What Difference Does it Make What a Child Does Before and After School?
I'm not sure exactly when it was released, but the National Center on Educational Outcomes at the University of Minnesota has posted a "new" study on its Web site about how language-minority children spend their time before and after school and what difference it makes in how well they do in school. Language-minority children are those who come from homes where a language other than English is spoken; the researchers surveyed parents who spoke only English or Spanish. They surveyed parents or guardians of 9,583 children who participated in the 2001 administration of the National Household Education Survey Program of the National Center for Education Statistics.
If you don't have time to wade through 296 pages, skip to page 59, where the summary and conclusions begin.

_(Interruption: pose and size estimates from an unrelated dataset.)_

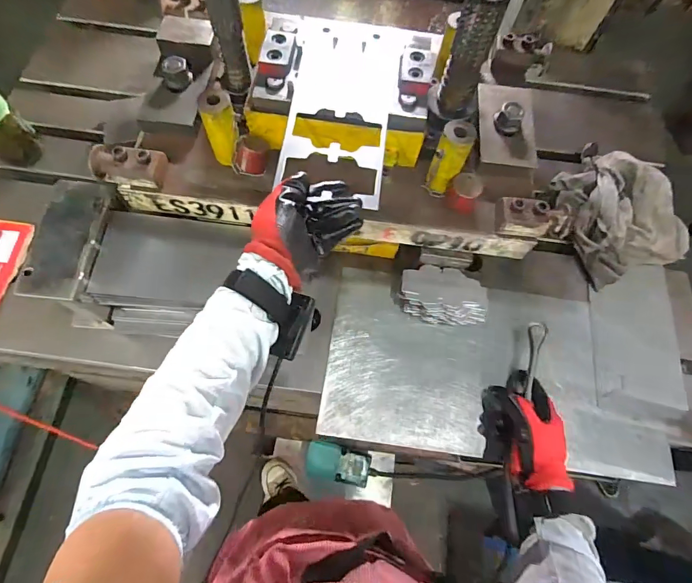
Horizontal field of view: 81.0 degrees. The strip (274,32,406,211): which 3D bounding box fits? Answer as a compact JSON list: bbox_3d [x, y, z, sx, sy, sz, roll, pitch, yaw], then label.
[{"bbox_3d":[-0.005,-0.229,0.505,0.127,0.009,0.274,9,67,1],"label":"strip"}]

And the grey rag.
[{"bbox_3d":[0.462,-0.140,0.679,0.181,0.067,0.235,-9,68,-7],"label":"grey rag"}]

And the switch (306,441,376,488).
[{"bbox_3d":[-0.014,0.531,1.241,0.216,0.118,0.103,10,67,1],"label":"switch"}]

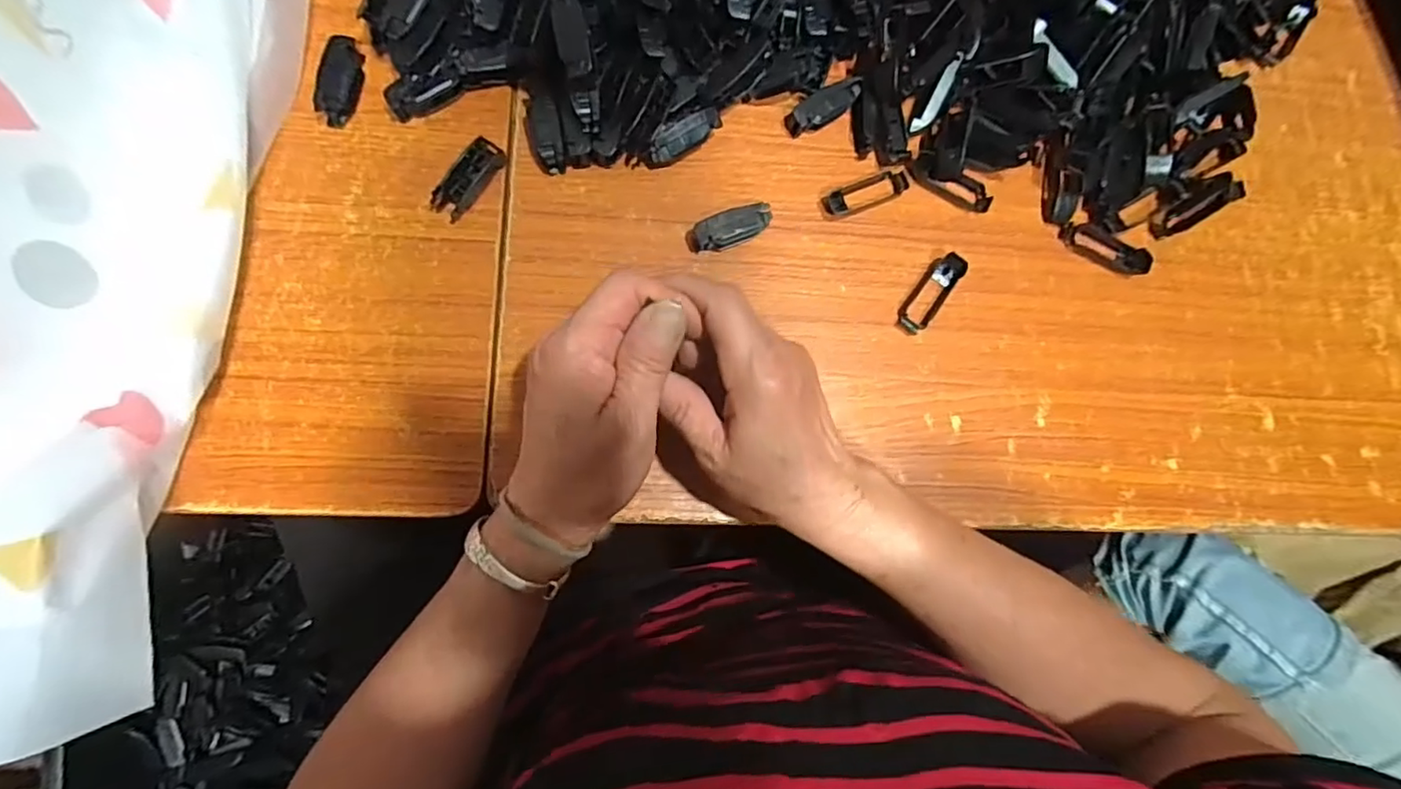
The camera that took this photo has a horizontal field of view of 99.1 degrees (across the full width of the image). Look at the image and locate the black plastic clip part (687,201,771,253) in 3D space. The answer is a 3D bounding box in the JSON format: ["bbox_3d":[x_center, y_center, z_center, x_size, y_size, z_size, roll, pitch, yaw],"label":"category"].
[{"bbox_3d":[0.018,-0.101,0.362,0.050,0.015,0.020,-26,87,-9],"label":"black plastic clip part"}]

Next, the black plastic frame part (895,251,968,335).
[{"bbox_3d":[0.144,-0.064,0.375,0.019,0.012,0.057,37,81,-1],"label":"black plastic frame part"}]

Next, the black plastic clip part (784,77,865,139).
[{"bbox_3d":[0.080,-0.183,0.382,0.051,0.016,0.020,-36,88,-9],"label":"black plastic clip part"}]

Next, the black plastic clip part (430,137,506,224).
[{"bbox_3d":[-0.135,-0.125,0.349,0.016,0.014,0.051,35,81,-1],"label":"black plastic clip part"}]

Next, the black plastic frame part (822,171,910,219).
[{"bbox_3d":[0.106,-0.128,0.381,0.057,0.006,0.018,-22,86,-9],"label":"black plastic frame part"}]

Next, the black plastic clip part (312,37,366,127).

The study, "Before- and After-School Care Arrangements and Activities of School-Age Language Minority Children," concludes that language-minority children spend less time in center-based care and more time being cared for by relatives than do their native-English-speaking peers. Sixteen percent of children from English-only homes, compared with 11 percent of language-minority children, are responsible for themselves before and after school. In other words, language-minority children are less likely than their native-English-speaking peers to be "latchkey" kids.
As the level of parent education increases, both language-minority and native-English-speaking children tend to participate more in what the study calls "non-program activities," such as the arts, sports, and clubs. Only 24 percent of language-minority children participate in such activities, versus 52 percent of children from homes where only English is spoken.
The researchers found a correlation for both groups of children between participation in before- and after-school care and activities and the likelihood of receiving higher grades, though the effect was weaker for language-minority children.
The researchers are Martha L. Thurlow, Kentaro Kato, and Deb Albus, from the National Center on Educational Outcomes, and Richard P. Durán, from the University of California, Santa Barbara.